[Opening Selected text section]
151PD - Arid1A Role in Cell Cycle Regulation and Proliferation in Mouse and Human Gynaecological Tissues Reveals Potential Therapeutic Targets

Abstract

ABSTRACT Aim: Ovarian clear cell carcinoma (OCCC) arises from endometriosis and can be considered an ectopic uterine cancer. ARID1A mutations occur as an early event in 50% of OCCC and 30% of high-grade endometrial cancers. We aimed to characterise the function of ARID1A in the normal uterus and ovary using an Arid1a mouse model and immortalised human ovarian surface epithelium cells. Methods: Arid1a expression during the mouse estrus cycle and its relationship to estrogen (ER), progesterone receptor and proliferation were assayed in a cohort of 28 mice. Illumina Beadchip arrays and MetaCore pathway analysis were used to assay ARID1A-driven transcriptional programmes in mouse uterus and, after siRNA-mediated knockdown, in mouse embryonic fibroblasts (MEF), immortalised human ovarian surface epithelium (IOSE) and JHOC-5 OCCC cells. SRB proliferation assays were performed in MEFs, IOSE and OCCC cell lines. Proliferation in the uterus was assessed 28 days after tamoxifen-induced knockout in Arid1afl/fl ROSA26Cre-ERT2 or wild type (WT) mice. Results: Arid1a expression was not hormonally regulated in the mouse uterus at either the mRNA or protein level, but Arid1a expression was correlated with stromal ER expression (r = 0.6, p = 0.0003). ARID1A-regulated genes in mouse uterus, MEFs and IOSE cells overlapped significantly (p = 1.7x10-13). Pathways involved in the G2/M checkpoint were significantly enriched in all 3 systems. The conserved core transcriptional program included AURKA, PLK1, PLK4, CCNB1 and CCND1. Conversely, genes involved in inflammation and cell adhesion pathways were ARID1A-regulated in JHOC-5 cells. ARID1A knockdown increased proliferation in MEFs, IOSE cells in an HNF1B-dependent manner and in 4 of 6 ARID1A-expressing OCCC cell lines. In vivo knockout in the uterine epithelium resulted in a dramatic increase in Ki67 staining in Arid1afl/fl compared to WT mice. Conclusions: A core ARID1A-driven transcriptional programme, conserved accross normal tissues and species appears to exist, centred around regulation of genes involved in the G2/M checkpoint. ARID1A loss promotes proliferation in normal tissues, providing important clues as to the mechanisms of ARID1A-driven carcinogenesis. Mitotic kinases emerge as potential therapeutic targets in ARID1A mutant tumours, an observation that is not evident from studies in cancer cell lines. Disclosure: All authors have declared no conflicts of interest.
[Closing Selected text section]
[Opening The data section]
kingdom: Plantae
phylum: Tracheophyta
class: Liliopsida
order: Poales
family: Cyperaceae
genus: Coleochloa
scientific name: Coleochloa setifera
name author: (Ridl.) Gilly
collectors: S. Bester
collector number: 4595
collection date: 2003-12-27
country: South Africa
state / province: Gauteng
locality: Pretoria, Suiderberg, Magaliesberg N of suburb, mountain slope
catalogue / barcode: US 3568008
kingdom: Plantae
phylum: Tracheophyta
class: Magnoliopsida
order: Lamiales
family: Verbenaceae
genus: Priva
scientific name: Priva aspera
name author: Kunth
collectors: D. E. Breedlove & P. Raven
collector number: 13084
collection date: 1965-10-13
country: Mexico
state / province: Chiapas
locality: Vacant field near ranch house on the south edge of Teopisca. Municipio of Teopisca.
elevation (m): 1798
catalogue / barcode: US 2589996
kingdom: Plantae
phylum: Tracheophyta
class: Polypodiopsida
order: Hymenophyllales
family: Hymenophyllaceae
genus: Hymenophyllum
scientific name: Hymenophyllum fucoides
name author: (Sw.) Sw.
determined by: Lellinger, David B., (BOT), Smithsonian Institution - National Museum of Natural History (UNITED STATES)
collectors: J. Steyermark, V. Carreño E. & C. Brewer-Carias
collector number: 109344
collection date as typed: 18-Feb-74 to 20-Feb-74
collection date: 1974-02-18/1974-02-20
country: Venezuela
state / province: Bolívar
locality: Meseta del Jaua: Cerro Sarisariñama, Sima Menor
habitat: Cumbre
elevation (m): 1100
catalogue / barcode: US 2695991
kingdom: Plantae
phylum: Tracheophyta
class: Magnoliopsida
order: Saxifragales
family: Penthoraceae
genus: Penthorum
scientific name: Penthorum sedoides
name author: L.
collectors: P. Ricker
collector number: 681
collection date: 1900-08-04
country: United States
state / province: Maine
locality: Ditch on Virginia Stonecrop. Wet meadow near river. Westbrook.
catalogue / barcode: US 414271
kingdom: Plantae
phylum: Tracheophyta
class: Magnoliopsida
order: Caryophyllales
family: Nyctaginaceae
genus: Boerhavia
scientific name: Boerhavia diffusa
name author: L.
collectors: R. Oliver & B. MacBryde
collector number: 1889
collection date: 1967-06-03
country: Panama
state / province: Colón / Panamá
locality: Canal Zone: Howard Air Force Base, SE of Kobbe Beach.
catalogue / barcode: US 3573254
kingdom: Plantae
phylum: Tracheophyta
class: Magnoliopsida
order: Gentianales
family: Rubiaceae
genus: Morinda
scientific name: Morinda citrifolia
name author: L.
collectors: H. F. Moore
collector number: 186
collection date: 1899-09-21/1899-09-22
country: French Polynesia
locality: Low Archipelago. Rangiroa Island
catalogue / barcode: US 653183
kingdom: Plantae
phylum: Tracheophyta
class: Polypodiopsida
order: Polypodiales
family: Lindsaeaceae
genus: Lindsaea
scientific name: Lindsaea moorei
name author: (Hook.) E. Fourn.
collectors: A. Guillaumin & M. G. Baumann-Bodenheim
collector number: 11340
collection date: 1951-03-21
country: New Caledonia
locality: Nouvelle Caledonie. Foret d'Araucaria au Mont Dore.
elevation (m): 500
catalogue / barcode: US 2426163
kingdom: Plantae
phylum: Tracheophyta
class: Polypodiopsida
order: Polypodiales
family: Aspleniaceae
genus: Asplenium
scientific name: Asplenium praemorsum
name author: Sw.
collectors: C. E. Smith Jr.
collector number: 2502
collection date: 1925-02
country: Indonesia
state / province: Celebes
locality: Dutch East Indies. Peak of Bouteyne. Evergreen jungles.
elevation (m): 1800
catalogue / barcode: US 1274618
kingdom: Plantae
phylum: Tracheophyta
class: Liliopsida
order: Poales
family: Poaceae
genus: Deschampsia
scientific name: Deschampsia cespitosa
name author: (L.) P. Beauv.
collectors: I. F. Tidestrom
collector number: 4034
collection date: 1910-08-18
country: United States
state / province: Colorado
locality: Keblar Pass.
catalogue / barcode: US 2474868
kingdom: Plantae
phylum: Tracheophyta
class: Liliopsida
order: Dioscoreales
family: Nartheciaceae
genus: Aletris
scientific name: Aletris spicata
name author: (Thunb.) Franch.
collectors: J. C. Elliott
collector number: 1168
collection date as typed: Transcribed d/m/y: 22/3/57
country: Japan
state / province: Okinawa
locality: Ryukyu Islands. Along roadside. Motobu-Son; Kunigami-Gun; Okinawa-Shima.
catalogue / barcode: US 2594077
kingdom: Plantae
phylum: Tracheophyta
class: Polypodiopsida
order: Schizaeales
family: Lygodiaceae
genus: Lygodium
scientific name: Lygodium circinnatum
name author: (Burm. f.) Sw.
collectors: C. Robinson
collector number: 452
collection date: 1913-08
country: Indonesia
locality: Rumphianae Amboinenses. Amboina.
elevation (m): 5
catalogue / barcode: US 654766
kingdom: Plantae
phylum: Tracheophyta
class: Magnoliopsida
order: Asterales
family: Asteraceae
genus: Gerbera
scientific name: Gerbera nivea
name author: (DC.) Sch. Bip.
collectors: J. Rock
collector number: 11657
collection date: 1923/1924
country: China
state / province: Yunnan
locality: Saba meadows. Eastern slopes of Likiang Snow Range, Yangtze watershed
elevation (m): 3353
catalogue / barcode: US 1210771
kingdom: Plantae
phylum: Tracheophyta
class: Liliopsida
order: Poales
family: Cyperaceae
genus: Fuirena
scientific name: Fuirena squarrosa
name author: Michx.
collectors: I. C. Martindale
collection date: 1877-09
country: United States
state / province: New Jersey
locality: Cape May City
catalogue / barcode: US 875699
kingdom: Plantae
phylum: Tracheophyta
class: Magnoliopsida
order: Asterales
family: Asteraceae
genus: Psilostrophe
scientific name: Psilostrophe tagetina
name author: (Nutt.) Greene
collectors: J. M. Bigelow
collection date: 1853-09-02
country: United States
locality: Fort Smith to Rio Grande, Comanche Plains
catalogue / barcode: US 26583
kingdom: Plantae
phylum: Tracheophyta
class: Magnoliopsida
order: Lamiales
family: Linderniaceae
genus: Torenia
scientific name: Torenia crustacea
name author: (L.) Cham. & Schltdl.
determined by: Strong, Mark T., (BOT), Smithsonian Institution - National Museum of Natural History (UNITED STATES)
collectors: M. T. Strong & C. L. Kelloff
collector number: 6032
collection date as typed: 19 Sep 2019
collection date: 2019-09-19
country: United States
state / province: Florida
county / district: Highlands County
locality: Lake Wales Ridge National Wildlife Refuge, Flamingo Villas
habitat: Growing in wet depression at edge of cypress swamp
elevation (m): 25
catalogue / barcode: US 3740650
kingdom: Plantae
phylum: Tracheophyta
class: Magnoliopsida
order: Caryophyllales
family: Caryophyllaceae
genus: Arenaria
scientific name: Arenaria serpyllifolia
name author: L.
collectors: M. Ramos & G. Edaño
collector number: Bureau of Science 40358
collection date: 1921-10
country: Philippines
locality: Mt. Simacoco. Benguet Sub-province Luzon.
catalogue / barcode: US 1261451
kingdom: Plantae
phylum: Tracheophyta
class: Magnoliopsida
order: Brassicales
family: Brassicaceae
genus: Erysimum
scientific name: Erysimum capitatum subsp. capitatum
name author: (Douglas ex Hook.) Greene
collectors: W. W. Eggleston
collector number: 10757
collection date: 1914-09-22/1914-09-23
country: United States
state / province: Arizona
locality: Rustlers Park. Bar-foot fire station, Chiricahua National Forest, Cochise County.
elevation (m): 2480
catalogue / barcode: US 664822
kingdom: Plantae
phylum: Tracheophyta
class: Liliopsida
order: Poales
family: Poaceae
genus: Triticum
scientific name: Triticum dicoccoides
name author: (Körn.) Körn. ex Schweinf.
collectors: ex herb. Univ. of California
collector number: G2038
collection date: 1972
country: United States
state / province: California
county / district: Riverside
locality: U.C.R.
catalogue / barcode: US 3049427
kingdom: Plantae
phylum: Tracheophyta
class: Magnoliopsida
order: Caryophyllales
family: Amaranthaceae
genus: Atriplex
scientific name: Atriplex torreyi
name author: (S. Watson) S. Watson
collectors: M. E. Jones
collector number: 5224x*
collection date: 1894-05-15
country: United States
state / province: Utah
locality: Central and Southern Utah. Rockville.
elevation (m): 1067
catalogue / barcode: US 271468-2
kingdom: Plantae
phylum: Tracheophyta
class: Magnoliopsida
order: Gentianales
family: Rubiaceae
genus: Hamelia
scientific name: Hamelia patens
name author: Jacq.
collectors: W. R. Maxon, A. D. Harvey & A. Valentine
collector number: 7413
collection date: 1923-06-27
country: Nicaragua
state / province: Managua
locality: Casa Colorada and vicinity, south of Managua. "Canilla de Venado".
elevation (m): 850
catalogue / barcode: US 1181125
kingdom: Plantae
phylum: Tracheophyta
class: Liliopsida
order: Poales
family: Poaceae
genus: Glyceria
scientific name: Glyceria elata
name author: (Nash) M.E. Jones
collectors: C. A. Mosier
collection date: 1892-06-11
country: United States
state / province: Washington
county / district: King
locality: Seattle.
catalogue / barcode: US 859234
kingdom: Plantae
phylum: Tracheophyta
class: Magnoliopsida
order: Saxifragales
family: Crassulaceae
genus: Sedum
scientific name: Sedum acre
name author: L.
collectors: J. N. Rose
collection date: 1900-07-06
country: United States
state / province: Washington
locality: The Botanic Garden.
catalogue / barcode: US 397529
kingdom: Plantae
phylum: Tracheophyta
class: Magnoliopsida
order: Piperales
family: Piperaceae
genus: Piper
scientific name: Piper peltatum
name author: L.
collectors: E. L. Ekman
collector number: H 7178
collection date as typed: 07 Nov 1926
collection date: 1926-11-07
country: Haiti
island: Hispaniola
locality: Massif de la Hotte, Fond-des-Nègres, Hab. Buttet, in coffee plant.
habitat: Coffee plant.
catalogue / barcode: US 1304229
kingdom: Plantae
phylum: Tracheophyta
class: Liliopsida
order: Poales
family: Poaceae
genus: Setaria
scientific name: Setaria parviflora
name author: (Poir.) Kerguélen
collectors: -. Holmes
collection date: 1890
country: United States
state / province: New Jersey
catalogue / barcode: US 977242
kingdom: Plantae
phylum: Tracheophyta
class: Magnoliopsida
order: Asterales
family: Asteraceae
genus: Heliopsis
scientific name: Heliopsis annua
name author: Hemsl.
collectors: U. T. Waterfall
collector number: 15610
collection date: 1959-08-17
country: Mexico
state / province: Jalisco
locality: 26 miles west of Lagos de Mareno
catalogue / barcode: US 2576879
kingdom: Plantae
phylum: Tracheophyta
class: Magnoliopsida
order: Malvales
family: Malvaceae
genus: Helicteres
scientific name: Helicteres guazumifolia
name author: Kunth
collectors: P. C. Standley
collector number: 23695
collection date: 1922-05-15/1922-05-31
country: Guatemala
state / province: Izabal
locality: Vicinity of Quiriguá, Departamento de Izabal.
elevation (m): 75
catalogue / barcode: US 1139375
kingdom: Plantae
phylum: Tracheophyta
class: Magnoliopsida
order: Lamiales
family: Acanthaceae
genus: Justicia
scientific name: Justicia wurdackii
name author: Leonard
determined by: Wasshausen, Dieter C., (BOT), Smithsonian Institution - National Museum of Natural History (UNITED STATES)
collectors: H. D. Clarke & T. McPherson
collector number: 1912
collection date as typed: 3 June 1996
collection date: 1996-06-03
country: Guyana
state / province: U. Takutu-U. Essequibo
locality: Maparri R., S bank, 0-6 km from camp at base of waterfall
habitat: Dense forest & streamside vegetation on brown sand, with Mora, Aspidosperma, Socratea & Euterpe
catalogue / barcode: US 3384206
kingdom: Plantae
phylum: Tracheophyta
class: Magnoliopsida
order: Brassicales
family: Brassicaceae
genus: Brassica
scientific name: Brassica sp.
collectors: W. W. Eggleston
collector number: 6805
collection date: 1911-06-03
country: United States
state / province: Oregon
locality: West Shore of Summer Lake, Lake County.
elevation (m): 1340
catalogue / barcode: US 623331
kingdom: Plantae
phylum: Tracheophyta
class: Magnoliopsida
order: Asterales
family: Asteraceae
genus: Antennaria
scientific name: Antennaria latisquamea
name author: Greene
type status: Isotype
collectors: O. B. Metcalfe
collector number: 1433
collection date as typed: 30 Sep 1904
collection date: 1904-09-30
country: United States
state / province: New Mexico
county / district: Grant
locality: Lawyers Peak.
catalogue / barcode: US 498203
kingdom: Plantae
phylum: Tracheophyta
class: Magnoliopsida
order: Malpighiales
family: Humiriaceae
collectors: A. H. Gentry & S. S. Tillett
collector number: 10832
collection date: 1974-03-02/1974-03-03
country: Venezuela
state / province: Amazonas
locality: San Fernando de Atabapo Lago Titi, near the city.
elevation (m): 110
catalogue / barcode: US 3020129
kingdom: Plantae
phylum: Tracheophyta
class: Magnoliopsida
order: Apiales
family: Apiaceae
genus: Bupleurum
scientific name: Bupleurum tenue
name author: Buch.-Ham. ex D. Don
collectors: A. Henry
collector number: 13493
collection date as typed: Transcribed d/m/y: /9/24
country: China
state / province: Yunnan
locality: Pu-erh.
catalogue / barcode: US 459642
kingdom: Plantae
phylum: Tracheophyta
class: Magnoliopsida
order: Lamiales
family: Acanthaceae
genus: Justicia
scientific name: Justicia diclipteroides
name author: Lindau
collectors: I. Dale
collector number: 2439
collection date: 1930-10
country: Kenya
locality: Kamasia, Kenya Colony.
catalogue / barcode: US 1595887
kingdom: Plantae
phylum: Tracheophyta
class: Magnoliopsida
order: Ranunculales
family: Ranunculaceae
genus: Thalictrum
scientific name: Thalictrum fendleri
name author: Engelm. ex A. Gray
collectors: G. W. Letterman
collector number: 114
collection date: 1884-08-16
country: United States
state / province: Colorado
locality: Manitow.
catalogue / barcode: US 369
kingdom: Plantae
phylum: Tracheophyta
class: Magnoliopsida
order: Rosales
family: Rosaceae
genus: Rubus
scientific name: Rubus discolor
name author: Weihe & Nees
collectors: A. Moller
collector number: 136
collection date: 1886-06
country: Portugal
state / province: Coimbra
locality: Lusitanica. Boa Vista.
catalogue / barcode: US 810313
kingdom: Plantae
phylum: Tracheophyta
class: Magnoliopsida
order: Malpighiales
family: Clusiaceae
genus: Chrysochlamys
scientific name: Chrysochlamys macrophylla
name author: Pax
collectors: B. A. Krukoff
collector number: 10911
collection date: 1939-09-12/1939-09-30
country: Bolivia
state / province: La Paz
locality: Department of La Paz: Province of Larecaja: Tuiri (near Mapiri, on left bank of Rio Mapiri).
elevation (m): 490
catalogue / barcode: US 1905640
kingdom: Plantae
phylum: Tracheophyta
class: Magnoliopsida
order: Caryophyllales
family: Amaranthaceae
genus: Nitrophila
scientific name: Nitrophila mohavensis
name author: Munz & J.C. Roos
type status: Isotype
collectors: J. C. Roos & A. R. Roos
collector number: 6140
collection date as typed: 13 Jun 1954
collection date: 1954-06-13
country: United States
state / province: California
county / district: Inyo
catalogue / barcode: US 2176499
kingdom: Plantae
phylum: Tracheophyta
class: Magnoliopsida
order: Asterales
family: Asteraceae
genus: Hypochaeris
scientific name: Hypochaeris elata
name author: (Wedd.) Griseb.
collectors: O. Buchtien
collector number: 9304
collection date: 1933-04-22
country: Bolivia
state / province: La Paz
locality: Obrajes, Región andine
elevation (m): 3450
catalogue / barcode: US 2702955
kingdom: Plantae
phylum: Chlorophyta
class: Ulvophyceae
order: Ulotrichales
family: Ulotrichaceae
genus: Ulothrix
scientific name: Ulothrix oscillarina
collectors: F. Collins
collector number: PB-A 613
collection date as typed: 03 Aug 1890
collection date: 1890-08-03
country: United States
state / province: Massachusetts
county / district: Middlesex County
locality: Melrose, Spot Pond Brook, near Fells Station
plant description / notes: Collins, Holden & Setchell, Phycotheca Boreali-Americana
[Closing The data section]
▸ **Brief A**
Which genes make up the conserved core transcriptional program identified in the ARID1A abstract? List every one.
▸ **Brief B**
Answer from the ARID1A abstract:
(i) How many mice were in the cohort used to assay Arid1a expression across the estrus cycle?
(ii) What correlation coefficient and p-value are reported between Arid1a expression and stromal ER expression?
(iii) In how many of the ARID1A-expressing OCCC cell lines did ARID1A knockdown increase proliferation?

▸ **Written reply A**
AURKA, PLK1, PLK4, CCNB1, CCND1

▸ **Written reply B**
(i) 28
(ii) r = 0.6, p = 0.0003
(iii) 4 of 6